View our video or read more!


Over the course of PRECISE, we hope to facilitate a dramatic shift in the rigor with which researchers conduct their research, routinely employing community-vetted best practices in choosing, executing and assessing TBI models. How do we do that?  We hope to introduce the pre-clinical TBI community to the “publication of the future”.  Instead of a static research article, each publication will actually comprise a linked set of research products:

  • A data set shared through ODC-TBI complying with PRECISE recommendations for standards and best practices

  • A detailed experimental protocol published in Protocols.io

  • A collection of Common Data Elements (CDEs) that provides a common way to structure your data to help share and harmonize across datasets 

  • A publication that provides the narrative description and links to these products

  • Extraction of key findings into a large knowledge base of pre-clinical findings allowing powerful comparisons across studies


Thanks to PRECISE, all of this data and knowledge is being made freely available to the research community along with tools that will allow these resources to be used in planning, analyzing and publishing studies.  


Drs.

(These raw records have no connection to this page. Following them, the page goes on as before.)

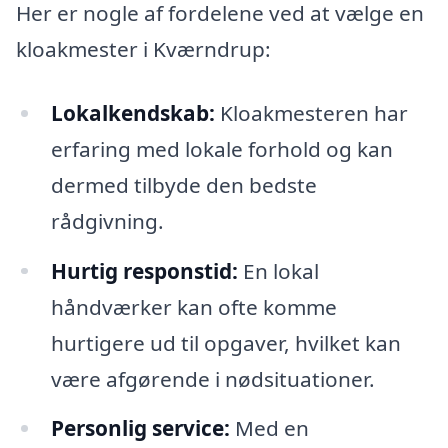
Her er nogle af fordelene ved at vælge en
kloakmester i Kværndrup:
Lokalkendskab:
Kloakmesteren har
erfaring med lokale forhold og kan
dermed tilbyde den bedste
rådgivning.
Hurtig responstid:
En lokal
håndværker kan ofte komme
hurtigere ud til opgaver, hvilket kan
være afgørende i nødsituationer.
Personlig service:
Med en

Zezong Gu and Catherine Johnson of the PRECISE Education Core provide a first glimpse into the future imagined by PRECISE. They recently published a dataset from their Siedhoff et al. (2022) open field blast study in mice in the ODC-TBI. They used the ODC-TBI mapping tools to retrospectively map their data to the PRECISE recommended core CDE’s, thereby facilitating harmonization across future data within the ODC-TBI.  The data sets are accompanied by a detailed protocol published in protocols.io, providing critical details for reproducibility and interpretability.  Key parameters and outcomes from the paper were extracted and added to the PRECISE Model Catalog, so that these studies can be compared across key details with the over 300 additional entries.  The figure shows all of the different assessments that have been performed on the 24 instances of blast models we have in the PRECISE Model Catalog.

Why is publishing these linked products important?  Because each is published in a form that optimizes the potential for reuse.  The protocols in protocols.io are published and designed in a way that makes them easy to follow, discuss, compare and modify.  Compare that experience with the condensed methods section typically provided in papers that need to be transcribed and where key details are often scattered across multiple previous studies.  The data sets in ODC-TBI are published so that they are FAIR:  findable, accessible, interoperable and reusable, by both humans and computers: machine-friendly open format, ample metadata and documentation (e.g., a data dictionary) and adherence to community standards like CDE’s.  The PRECISE Model Catalog provides the necessary semantic framework for comparing key details across studies so that powerful analytics can be used to plan experiments, compare to clinical studies or visualize the pre-clinical TBI landscape.  


PRECISE is still in its early stages, but the work of Gu and Johnson show the power of the integrated tool suite it is developing.  We hope that the pre-clinical TBI embraces the publication of the future, propelling pre-clinical TBI towards a powerful data- and knowledge-driven future built on a foundation of rigorous and reproducible science.